TASKS:
1. In the circle derivation, what are the centre and radius of the circle $c_1$?
2. Decide whether each statement agrees with the circle derivation. Answer yes or no for each, and quote the words of the derivation that decide it.
(a) The circle $c_2$ has radius $r=CD=CE$.
(b) $D_x$ is found by substituting $(2)$ into $(3)$.
(c) $E_y$ can be found by substitution into $(2)$.
3. In the circle derivation, rewrite the paragraph beginning "Given that $c_1$ and $c_2$ intersect" as a short list that keeps its main facts.

TEXT BLOCK:
----------

The lines $\overleftrightarrow{AC}$ and $\overleftrightarrow{BC}$ respectively have equations:
$$y=\frac{C_y-A_y}{C_x-A_x}(x-A_x)+A_y\quad(1)$$
$$y=\frac{C_y-B_y}{C_x-B_x}(x-B_x)+B_y\quad(2)$$
Let $c_1$ be the circle with centre $F$ and radius $q=FD=FE$. Hence, the equation for $c_1$ is:
$$(x-F_x)^2+(y-F_y)^2=q^2\quad(3)$$
Let $c_2$ be the circle with centre $C$ and radius $r=CD=CE$. Hence, the equation for $c_2$ is:
$$(x-C_x)^2+(y-C_y)^2=r^2\quad(4)$$
Given that we know the length of $\overline{DE}$, we can say that $s=\overline{DE}$ and hence,
$$\sqrt{(D_x-E_x)^2+(D_y-E_y)^2}=s\quad(5)$$
As we are given $h=FM$, we may say that:
$$\sqrt{(M_x-F_x)^2+(M_y-F_y)^2}=h\quad(6)$$
Given that $c_1$ and $c_2$ intersect $\overleftrightarrow{AC}$ and $\overleftrightarrow{BC}$ at $D$ and $E$ respectively, we can say that $(D_x,D_y)$ and $(E_x,E_y)$ are the points that satisfy $(3)$, $(4)$ and $(5)$, with the additional criteria that $(D_x,D_y)$ satisfies $(1)$ and $(E_x,E_y)$ satisfies $(2)$.
Substituting $(1)$ into $(4)$ and using a computer a computer-algebra-system to solve for $x=D_x$ gives us that:
$$D_x=\frac{\pm r(A_x-C_x)\sqrt{(A_y-C_y)^2+(A_x-C_x)^2}+C_x(A_y-C_y)^2+C_x(A_x-C_x)^2}{(A_y-C_y)^2+(A_x-C_x)^2}$$
We can label the distance of $\overline{AC}$ as $AC$ and simplify this to:
$$D_x=\frac{\pm r(A_x-C_x)}{AC}+C_x$$
WLOG, we can say:
$$E_x=\frac{\pm r(B_x-C_x)}{BC}+C_x$$
We may also easily find each $D_y$, $E_y$ by substitution into $(1)$ and $(2)$.

----------

DATA SEGMENT:

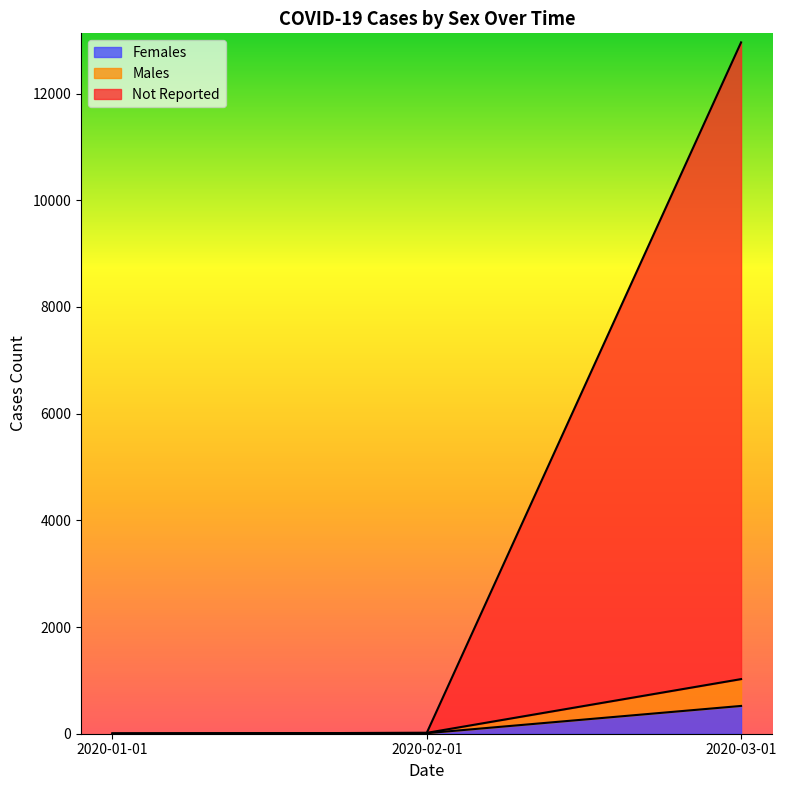

Which series changed the most between 2020-01-01 and 2020-03-01?

Not Reported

----------

PER-TASK ANSWERS:
1. Its centre is $F$ and its radius is $q=FD=FE$.

2.
(a) Yes: "Let $c_2$ be the circle with centre $C$ and radius $r=CD=CE$."
(b) No: "Substituting $(1)$ into $(4)$"
(c) Yes: "We may also easily find each $D_y$, $E_y$ by substitution into $(1)$ and $(2)$."

3.
- $c_1$ and $c_2$ intersect $\overleftrightarrow{AC}$ and $\overleftrightarrow{BC}$ at $D$ and $E$ respectively.
- $(D_x,D_y)$ and $(E_x,E_y)$ satisfy $(3)$, $(4)$ and $(5)$.
- $(D_x,D_y)$ also satisfies $(1)$.
- $(E_x,E_y)$ also satisfies $(2)$.